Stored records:
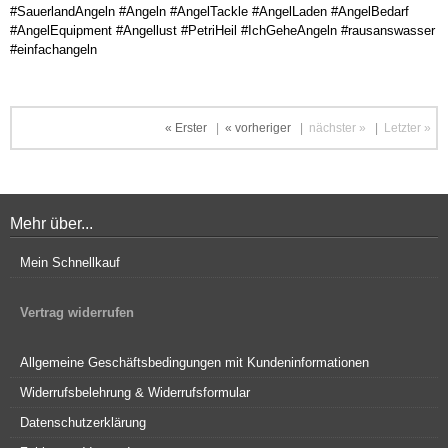
#SauerlandAngeln #Angeln #AngelTackle #AngelLaden #AngelBedarf
#AngelEquipment #Angellust #PetriHeil #IchGeheAngeln #rausanswasser
#einfachangeln
« Erster
|
« vorheriger
|
nächster »
|
Letzter »
Mehr über...
Mein Schnellkauf
Vertrag widerrufen
Allgemeine Geschäftsbedingungen mit Kundeninformationen
Widerrufsbelehrung & Widerrufsformular
Datenschutzerklärung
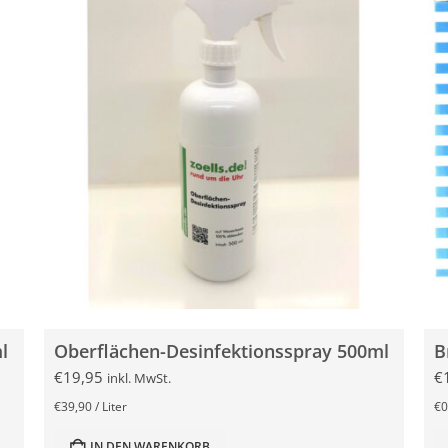
l
Oberflächen-Desinfektionsspray 500ml
€
19,95
€
inkl. MwSt.
€
39,90
/
Liter
€
0
IN DEN WARENKORB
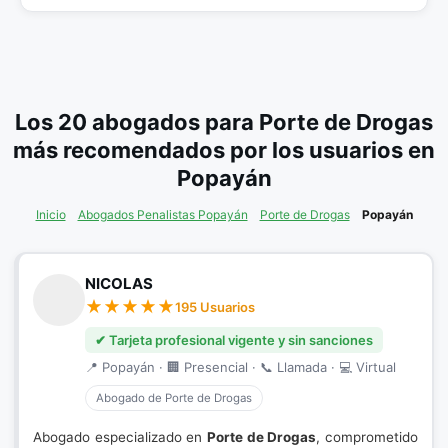
Los 20 abogados para Porte de Drogas
más recomendados por los usuarios en
Popayán
Inicio
Abogados Penalistas Popayán
Porte de Drogas
Popayán
NICOLAS
195 Usuarios
✔ Tarjeta profesional vigente y sin sanciones
📍 Popayán · 🏢 Presencial · 📞 Llamada · 💻 Virtual
Abogado de Porte de Drogas
Abogado especializado en
Porte de Drogas
, comprometido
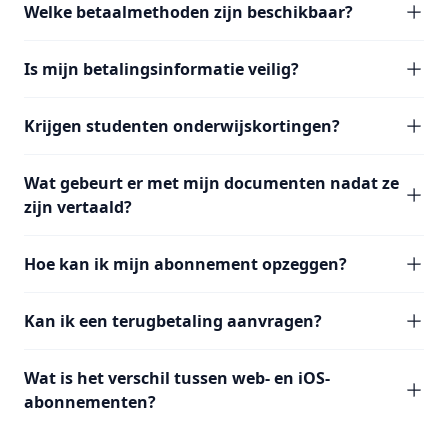
Welke betaalmethoden zijn beschikbaar?
Is mijn betalingsinformatie veilig?
Krijgen studenten onderwijskortingen?
Wat gebeurt er met mijn documenten nadat ze
zijn vertaald?
Hoe kan ik mijn abonnement opzeggen?
Kan ik een terugbetaling aanvragen?
Wat is het verschil tussen web- en iOS-
abonnementen?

*How to complete this task:* "Porte" is the string to look for; please copy every line of the records above where it appears.

*Exercise output:*
Los 20 abogados para Porte de Drogas
Porte de Drogas
Abogado de Porte de Drogas
Porte de Drogas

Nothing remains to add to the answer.